Bergneustadt – Heute vor 110 Jahren kam das beschauliche Bergneustadt der großen Welt ein Stück näher. Mit der Eröffnung der Eisenbahnstrecke Bergneustadt–Olpe am 31. August 1903 war Bergneustadt nicht mehr Endstation für die Bahn aus dem Aggertal – und der Lebenstakt in der Feste wurde deutlich erhöht. Erst 75 Jahre später, am 28. Dezember 1979, fuhr der letzte fahrplanmäßige Personenzug.
Viele jüngere Bergneustädter können sich heute kaum noch vorstellen, dass ihre Stadt einst an den Schienenverkehr angeschlossen war. Auch deswegen erinnert der Sammler Horst Kowalski ab heute mit einer Fotoausstellungen an drei Standorten an die Geschichte des Eisenbahnverkehrs im Tal der Dörspe.
Von der neuen Verbindung ins Sauerland profitierten vor allem die Industriebetriebe, berichtet Kowalski: „Zum Beispiel der Textilbetrieb Krawinkel: In der 50er Jahren kamen mehr als 450 Beschäftigte mit der Eisenbahn aus dem ,Kölschen’ zur Arbeit nach Bergneustadt.“ Als „Kölsche“ bezeichneten die Bergneustädter den sauerländischen Kreis Olpe – denn der gehörte schon damals zum Erzbistum Köln.
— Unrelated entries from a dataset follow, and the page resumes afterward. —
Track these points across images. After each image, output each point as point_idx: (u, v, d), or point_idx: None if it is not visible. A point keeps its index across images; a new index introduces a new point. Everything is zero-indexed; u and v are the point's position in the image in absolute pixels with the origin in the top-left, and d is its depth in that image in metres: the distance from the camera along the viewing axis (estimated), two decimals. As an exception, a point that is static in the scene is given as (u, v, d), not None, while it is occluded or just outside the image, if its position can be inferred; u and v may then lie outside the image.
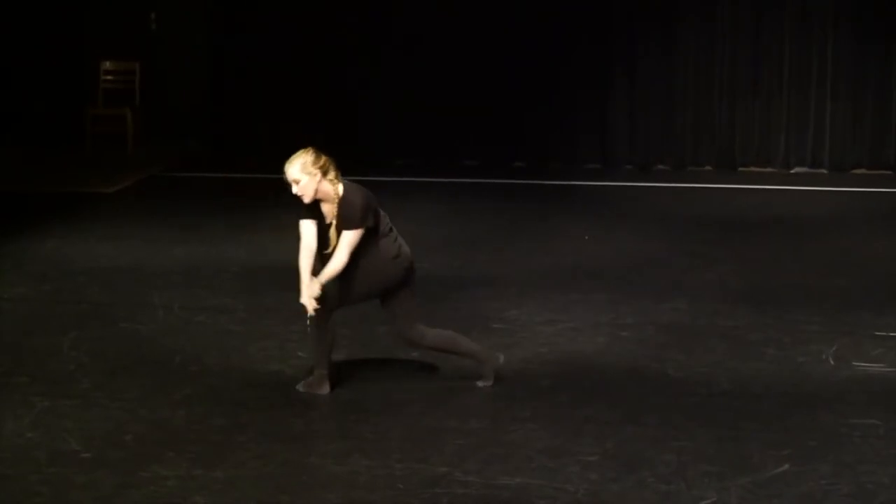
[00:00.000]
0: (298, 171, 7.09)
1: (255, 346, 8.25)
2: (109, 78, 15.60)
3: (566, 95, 14.77)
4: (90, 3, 15.73)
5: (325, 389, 7.37)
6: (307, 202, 7.17)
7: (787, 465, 6.37)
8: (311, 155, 7.14)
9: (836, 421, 6.97)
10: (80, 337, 8.44)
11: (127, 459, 6.44)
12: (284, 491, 6.11)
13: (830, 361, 7.96)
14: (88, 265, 10.38)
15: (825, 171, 14.64)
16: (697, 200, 13.32)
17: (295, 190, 7.13)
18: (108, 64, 15.57)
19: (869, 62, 14.46)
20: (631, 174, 14.55)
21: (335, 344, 7.47)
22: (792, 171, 14.67)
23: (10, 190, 13.26)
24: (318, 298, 7.14)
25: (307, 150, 7.20)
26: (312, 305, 7.16)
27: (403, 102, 14.71)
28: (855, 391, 7.43)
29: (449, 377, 7.57)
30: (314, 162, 7.11)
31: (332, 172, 7.17)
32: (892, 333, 8.50)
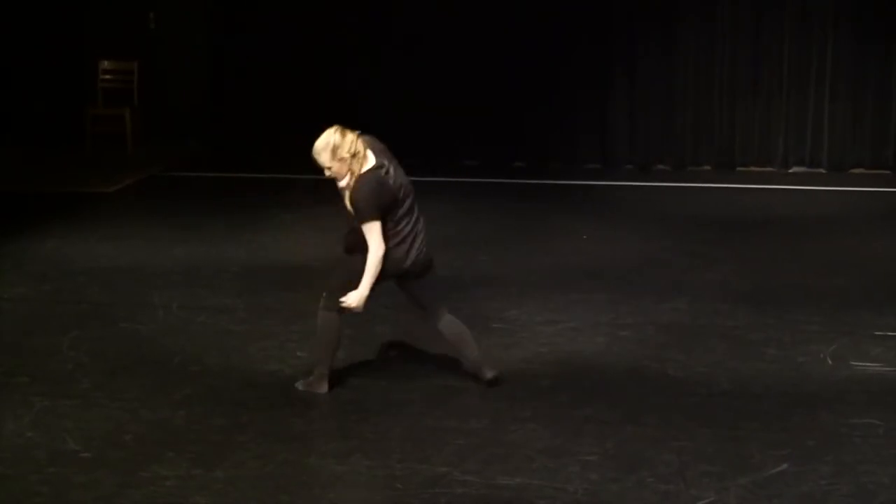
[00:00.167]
0: (329, 158, 7.01)
1: (254, 346, 8.26)
2: (108, 77, 15.59)
3: (566, 95, 14.76)
4: (90, 2, 15.73)
5: (323, 388, 7.37)
6: (343, 185, 7.11)
7: (786, 465, 6.38)
8: (337, 135, 7.03)
9: (835, 421, 6.97)
10: (80, 337, 8.45)
11: (127, 459, 6.45)
12: (284, 491, 6.12)
13: (829, 361, 7.97)
14: (88, 265, 10.38)
15: (823, 170, 14.65)
16: (697, 200, 13.31)
17: (327, 174, 7.09)
18: (106, 63, 15.57)
19: (868, 62, 14.45)
20: (631, 174, 14.54)
21: (339, 345, 7.47)
22: (790, 170, 14.69)
23: (9, 190, 13.26)
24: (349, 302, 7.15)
25: (334, 130, 7.07)
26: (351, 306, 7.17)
27: (403, 102, 14.70)
28: (855, 391, 7.44)
29: (449, 377, 7.57)
30: (343, 145, 7.01)
31: (360, 151, 7.07)
32: (890, 333, 8.51)
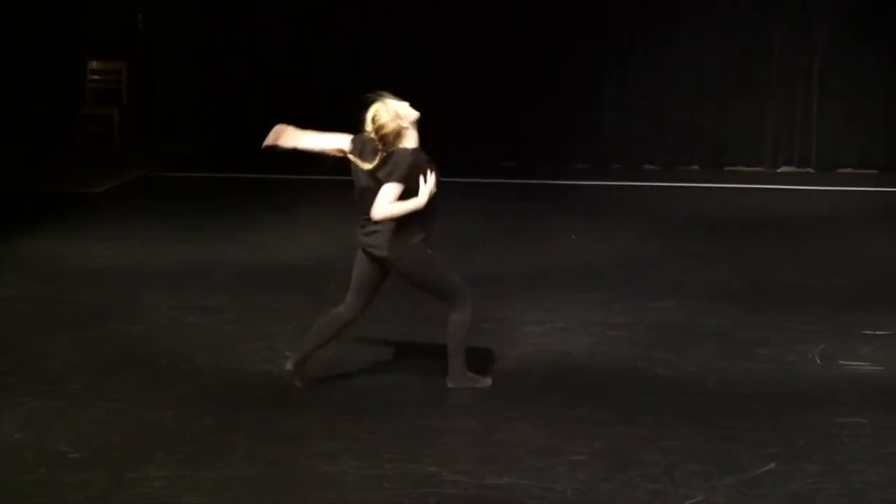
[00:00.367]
0: (390, 119, 7.07)
1: (246, 346, 8.25)
2: (96, 78, 15.59)
3: (558, 96, 14.78)
4: (80, 3, 15.72)
5: (289, 366, 7.43)
6: (389, 151, 7.09)
7: (774, 464, 6.39)
8: (390, 102, 7.11)
9: (825, 420, 6.98)
10: (72, 337, 8.45)
11: (118, 460, 6.44)
12: (274, 491, 6.13)
13: (817, 360, 7.99)
14: (80, 265, 10.38)
15: (812, 170, 14.69)
16: (689, 200, 13.34)
17: (374, 135, 7.05)
18: (94, 64, 15.57)
19: (858, 62, 14.50)
20: (621, 174, 14.57)
21: (325, 344, 7.49)
22: (779, 170, 14.73)
23: (0, 190, 13.27)
24: None
25: (382, 100, 7.11)
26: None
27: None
28: (845, 390, 7.46)
29: (440, 377, 7.57)
30: (407, 115, 7.13)
31: (410, 129, 7.18)
32: (879, 332, 8.54)
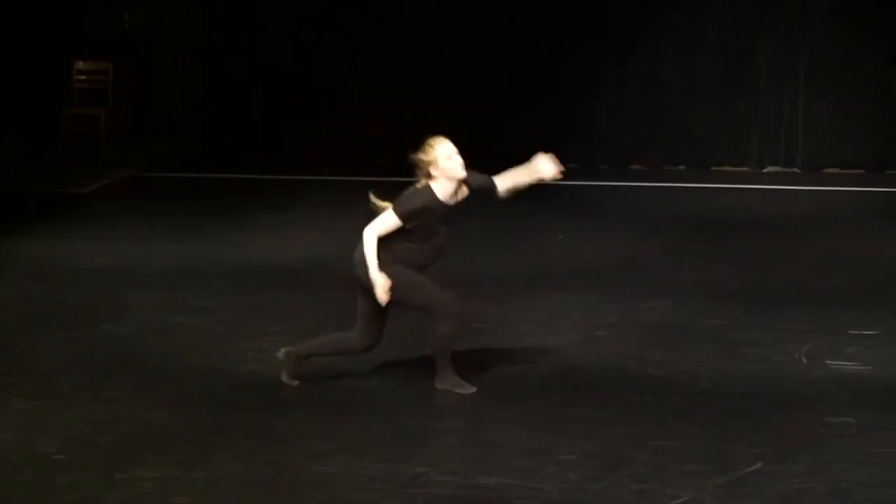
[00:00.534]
0: (438, 159, 7.62)
1: (238, 346, 8.25)
2: (82, 78, 15.55)
3: (558, 97, 14.80)
4: (67, 3, 15.68)
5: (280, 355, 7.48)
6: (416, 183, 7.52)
7: (760, 463, 6.40)
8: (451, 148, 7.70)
9: (813, 420, 7.00)
10: (63, 338, 8.44)
11: (108, 461, 6.44)
12: (265, 491, 6.13)
13: (803, 360, 8.02)
14: (69, 266, 10.37)
15: (798, 170, 14.73)
16: (677, 200, 13.37)
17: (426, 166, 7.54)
18: (80, 64, 15.52)
19: (844, 62, 14.54)
20: (610, 174, 14.59)
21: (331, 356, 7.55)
22: (765, 170, 14.76)
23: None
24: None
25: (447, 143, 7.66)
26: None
27: (403, 102, 14.68)
28: (833, 390, 7.47)
29: (430, 378, 7.57)
30: (450, 155, 7.68)
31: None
32: (866, 332, 8.57)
Das Bistum hatte sich vehement für den Bau der Eisenbahnanbindung gen Köln eingesetzt, weiß der 77-Jährige. Bald bekam der Bergneustädter Bahnsteig eine Überdachung, damit die hunderten Berufspendler nicht Wind und Wetter ausgesetzt waren – das Bahnhofsgebäude konnte die Menschenmassen allein nicht mehr fassen.
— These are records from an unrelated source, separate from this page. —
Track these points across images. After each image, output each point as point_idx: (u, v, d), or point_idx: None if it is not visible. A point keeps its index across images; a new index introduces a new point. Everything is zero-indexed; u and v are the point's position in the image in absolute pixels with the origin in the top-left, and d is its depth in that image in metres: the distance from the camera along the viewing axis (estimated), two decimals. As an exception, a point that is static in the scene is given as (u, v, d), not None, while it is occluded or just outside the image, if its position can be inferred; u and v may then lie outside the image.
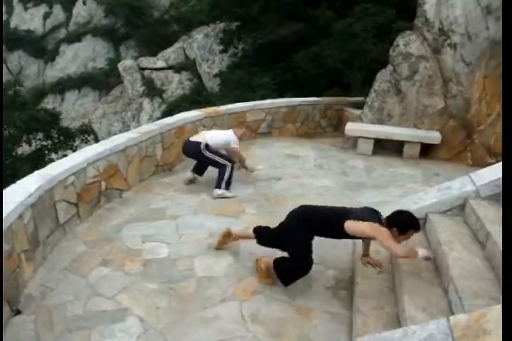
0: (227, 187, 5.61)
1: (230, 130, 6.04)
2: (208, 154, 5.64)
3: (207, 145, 5.68)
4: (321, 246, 4.20)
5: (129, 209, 5.03)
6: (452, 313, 2.73)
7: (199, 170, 5.98)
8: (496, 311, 2.11)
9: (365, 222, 3.31)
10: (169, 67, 19.92)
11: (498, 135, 6.76)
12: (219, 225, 4.57)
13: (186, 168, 6.48)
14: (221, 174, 5.61)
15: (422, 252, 3.25)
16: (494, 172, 3.95)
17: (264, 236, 3.88)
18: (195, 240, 4.34)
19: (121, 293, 3.50)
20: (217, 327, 3.16)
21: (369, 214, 3.42)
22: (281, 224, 3.70)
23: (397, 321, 3.05)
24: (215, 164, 5.70)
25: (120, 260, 3.94)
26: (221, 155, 5.75)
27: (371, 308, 3.21)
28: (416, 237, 3.96)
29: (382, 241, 3.22)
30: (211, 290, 3.56)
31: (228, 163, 5.66)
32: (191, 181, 5.97)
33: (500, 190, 3.81)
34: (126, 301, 3.40)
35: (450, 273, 3.14)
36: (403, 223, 3.36)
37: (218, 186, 5.55)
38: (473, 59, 7.21)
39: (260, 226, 3.96)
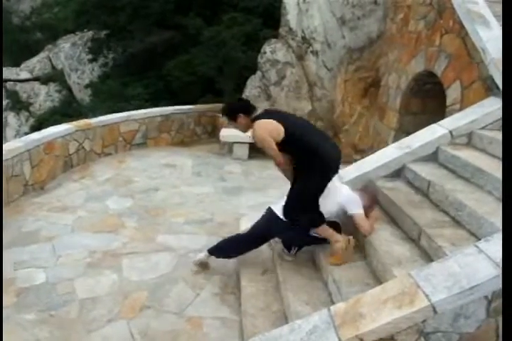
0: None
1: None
2: None
3: None
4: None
5: (-3, 236, 4.60)
6: (333, 303, 2.90)
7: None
8: (368, 296, 2.30)
9: None
10: (35, 79, 18.64)
11: (362, 133, 7.36)
12: (98, 242, 4.44)
13: (59, 186, 6.12)
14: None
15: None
16: (358, 168, 4.26)
17: None
18: (75, 260, 4.11)
19: (-6, 329, 3.19)
20: (105, 349, 3.03)
21: None
22: None
23: (284, 318, 3.16)
24: None
25: (-11, 293, 3.60)
26: None
27: (259, 309, 3.30)
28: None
29: None
30: (96, 312, 3.40)
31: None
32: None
33: (363, 183, 4.15)
34: (-1, 338, 3.11)
35: (328, 266, 3.35)
36: None
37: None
38: (333, 65, 7.79)
39: None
Bereits am 20. Mai 1898 war der Bau der Strecke per Gesetz beschlossen worden. Das Papier beinhaltete einen Kostenvoranschlag: Die Summe belief sich auf stolze 3 367 000 Mark. Allein der Bau des Wegeringhauser Tunnels war mit 455 000 Mark veranschlagt – als alles fertig war, hatte die Grabung durch das oberbergische Schiefergebirge sogar 753 000 Mark verschlungen. Kowalski schmunzelt: „Kostenüberschreitungen bei Bahnbauprojekten gab es damals schon.“#
Der Tunnelbau kostete deshalb so viel, weil sich das Gestein als äußerst widerspenstig erwies. Das Tunnelprofil – also die Röhre – musste aus statischen Gründen vergrößert werden, erklärt Kowalski. Das zahlte sich in den folgenden Jahrzehnten für die Industriebetriebe aus der Region rund um Olpe aus: Eben weil die Röhre größer als einst geplant war, konnten die Güterzüge auch größere Lasten transportieren, die über die Waggons herausragten. Kowalski nennt beispielhaft Heizölkessel.
Trotzdem erlangte die Strecke wegen der schwierigen topographischen Verhältnisse nie überregionale Bedeutung – die Kurven waren zu eng, die Steigung zu stark. Nur nach dem Ersten Weltkrieg, als die Siegermächte erhebliche Wiedergutmachungsleistungen forderten, kamen plötzlich viele Güterzüge durch Bergneustadt, berichtet Kowalski: „Die Deutschen wollten wichtige Wirtschaftsgüter vor den Franzosen in Sicherheit bringen.“
„Bis in die 80er Jahre wurde die Strecke aus strategischen Gründen auch mit Geldern des transatlantischen Bündnisses Nato unterhalten“, berichtet Kowalski. Mit dem Schienenbus waren im Januar 1985 Sicherheitsexperten unterwegs, um die Strecke in Augenschein zu nehmen. Auch diesen Moment hat Kowalski fotografiert.
Die Ausstellung
Die Fotoausstellung „Vor 110 Jahren – Mit der Bahn nach Olpe“ ist ab Samstag an drei Standorten zu sehen. Der Bergneustädter Sammler Horst Kowalski zeigt sein umfangreiches Archiv im Heimatmuseum an der Wallstraße 1 (täglich geöffnet zwischen 11 und 17 Uhr, außer montags), im Fenster des SPD-Bürgertreffs an der Kölner Straße 215 und in der Sparkassen-Filiale Wiedenest an der Olper Straße.
An den drei Orten zusammen zeigen rund 150 historische Schwarz-Weiß-Bilder und Fotografien neueren Datums die bewegte Geschichte der Schienenverbindung ins benachbarte Sauerland. Kurze Bildtexte erzählen Besonderheiten – wie Aussichtstriebwagen, der ab den 1930er Jahren unregelmäßig auf dem Gleis verkehrte. Der „gläserne Zug“, so Kowalski, hatte sogar Oberlichter.